Sarcoidosis Vs. Scleroderma
A systemic disease is a disease that affects multiple parts of the body, including vital organs. There is one disorder that is a systemic disease, which is Sarcoidosis. Sarcoidosis is an inflammatory disease which usually begins in the lung, and may eventually affect the other vital organs, including the brain, as well as the lymph glands, eyes, and skin. Abnormal masses, or nodules, called nonmalignant granulomas begin to form. Scleroderma, an autoimmune disease, resembles Sarcoidosis, primarily affects the skin, and other organs by thickening of the tissues, such as seen with scar tissue.
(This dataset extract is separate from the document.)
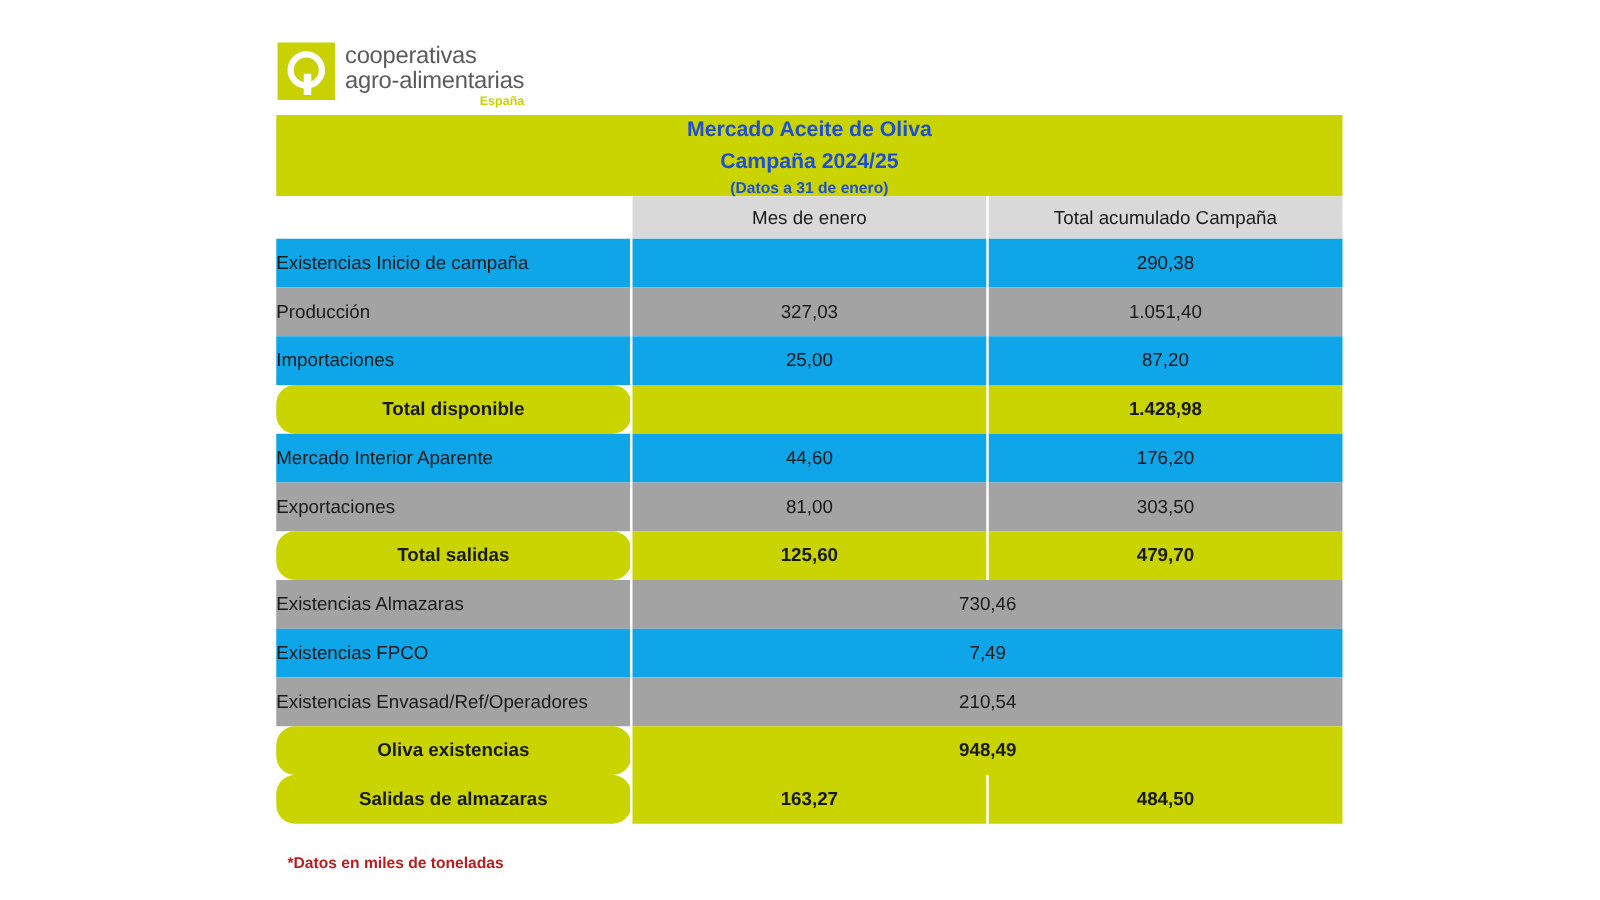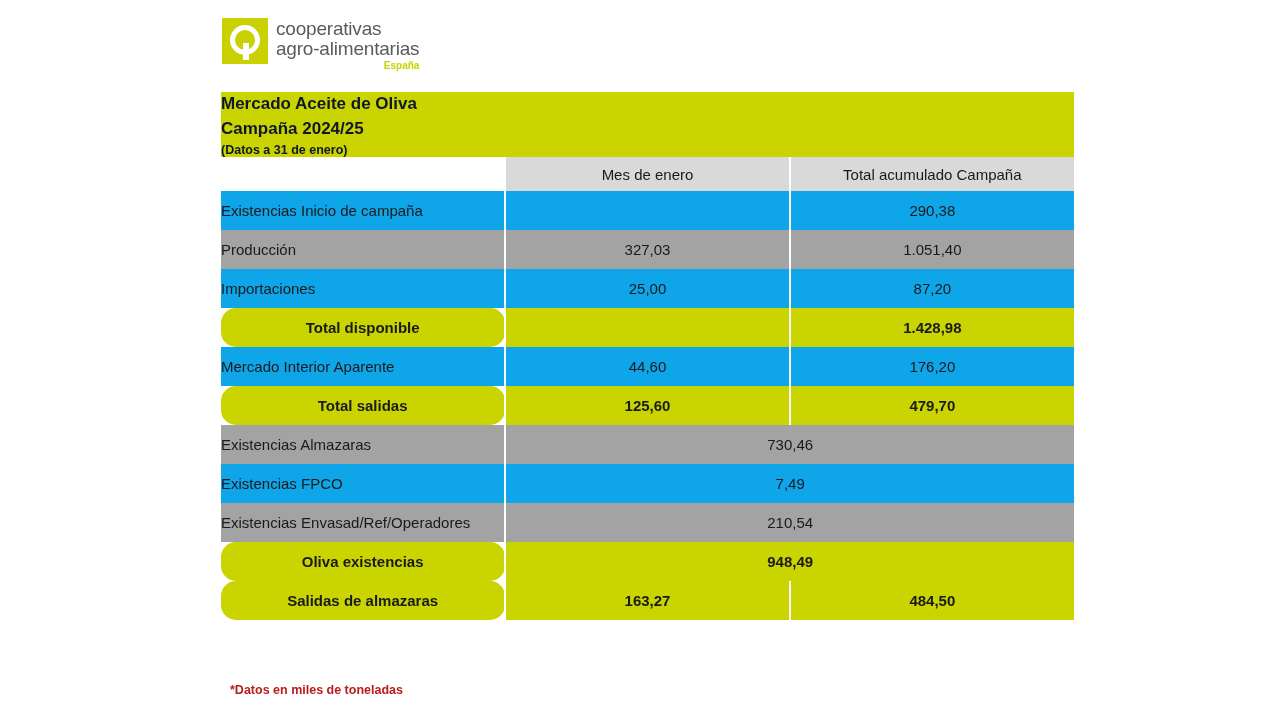"cooperativas" .logo { top: 18px -> 34px }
Although both of these disorders have similarities, there are differences.
The skin, nose, eye areas form various types of lesions, in the case of Sacoidosis. Scleroderma manifests itself as itchy and painful areas that are often red and accompanied by swelling. Scleroderma lesions are commonly found on fingers, neck, face, and feet. Although the various skin lesions of scleroderma and sarcodisis may resemble each other, those of scleroderma can result in death if the disease begins to affect internal organs. Another difference between the two is that sarcoidosis may disappear on its own, whereas scleroderma does not. A dermatologist should be sought out for a correct diagnosis.
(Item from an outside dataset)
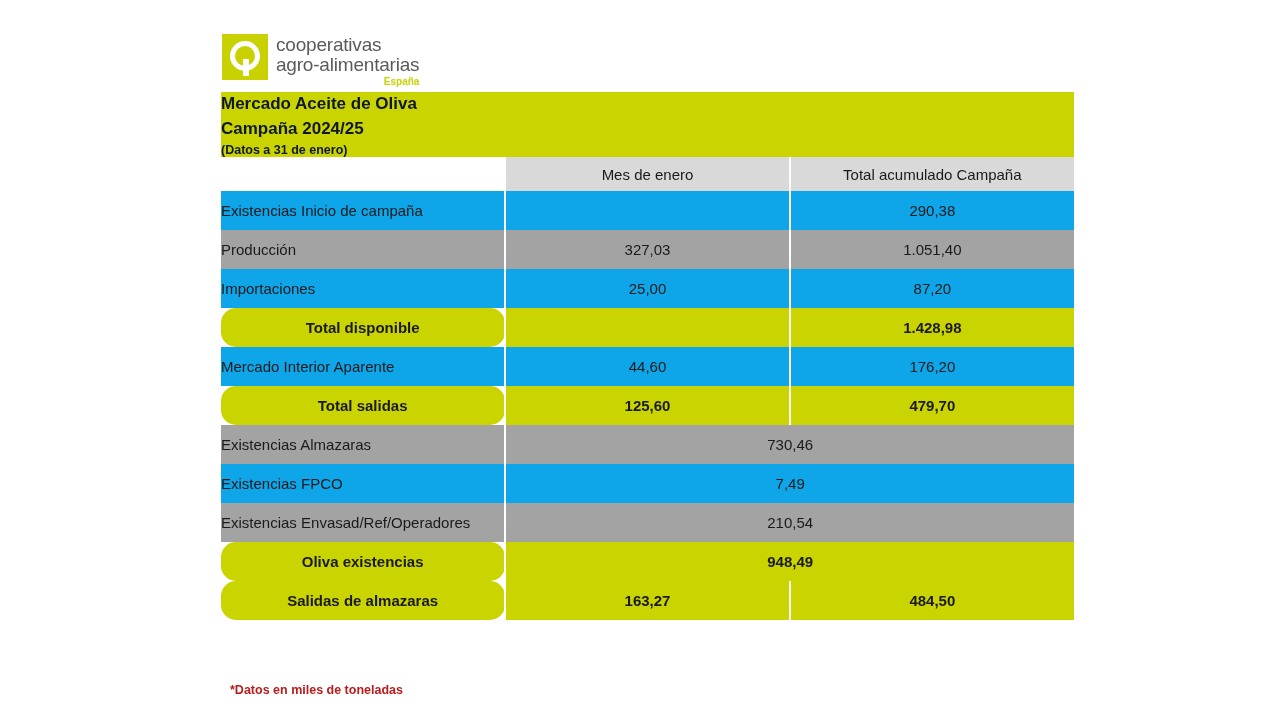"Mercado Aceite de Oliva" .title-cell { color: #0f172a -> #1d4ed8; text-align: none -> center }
Sarcoidosis will resolve itself in many cases; however, once it affects the vital organs, the condition can become more serious. Symptoms such as fatigue, weight loss, aches, pain, swelling of the knee, shortness of breath and a dry cough, are indicative of other medical issues as well, such as cancer. As the granulomas increase in size or amount, the affects on internal organs will progressively worsen, which may lead to a life threatening situation. Corticosteroids are commonly used for sarcodosis that is affecting the skin. However, other drugs such as anti-rejection drugs (Trexall and Imuran) are used as anti-inflammatory agents. The most drastic treatment is that of lung or liver transplants in more complicated cases.
Scleroderma: Like Sarcoidosis, anti-inflammatory drugs such as NSAIDS (Ibuprofen), corticosteroids
(Prednisone) will alleviate minor symptoms that are affecting the skin. Anti-fibrotic agents are commonly used to stop the excess production of collagen.
Both diseases affect the internal organs, which may result in a life threatening situation. Intense drug therapy is used for both, which in turn may also create serious complications from their side-effects. Both of these diseases are mistaken with others, such as lupus, until extensive testing is done and a correct diagnosis is found. In both cases, a complete medical history along with x-rays, scans, EKG's, pulmonary function tests, and laboratory studies are used as diagnostic tools. In some cases, biopsies are obtained.
As with any illness or unusual change in skin, or overall health, immediate medical care should be sought. Shortness of breath may be a self-diagnosis for exertion, but when combined with enlarged lymph glands, weight loss, dry cough, which does not disappear, or accompanied by changes in the skin as seen with the nodules, itching and pain, medical attention should not be ignored.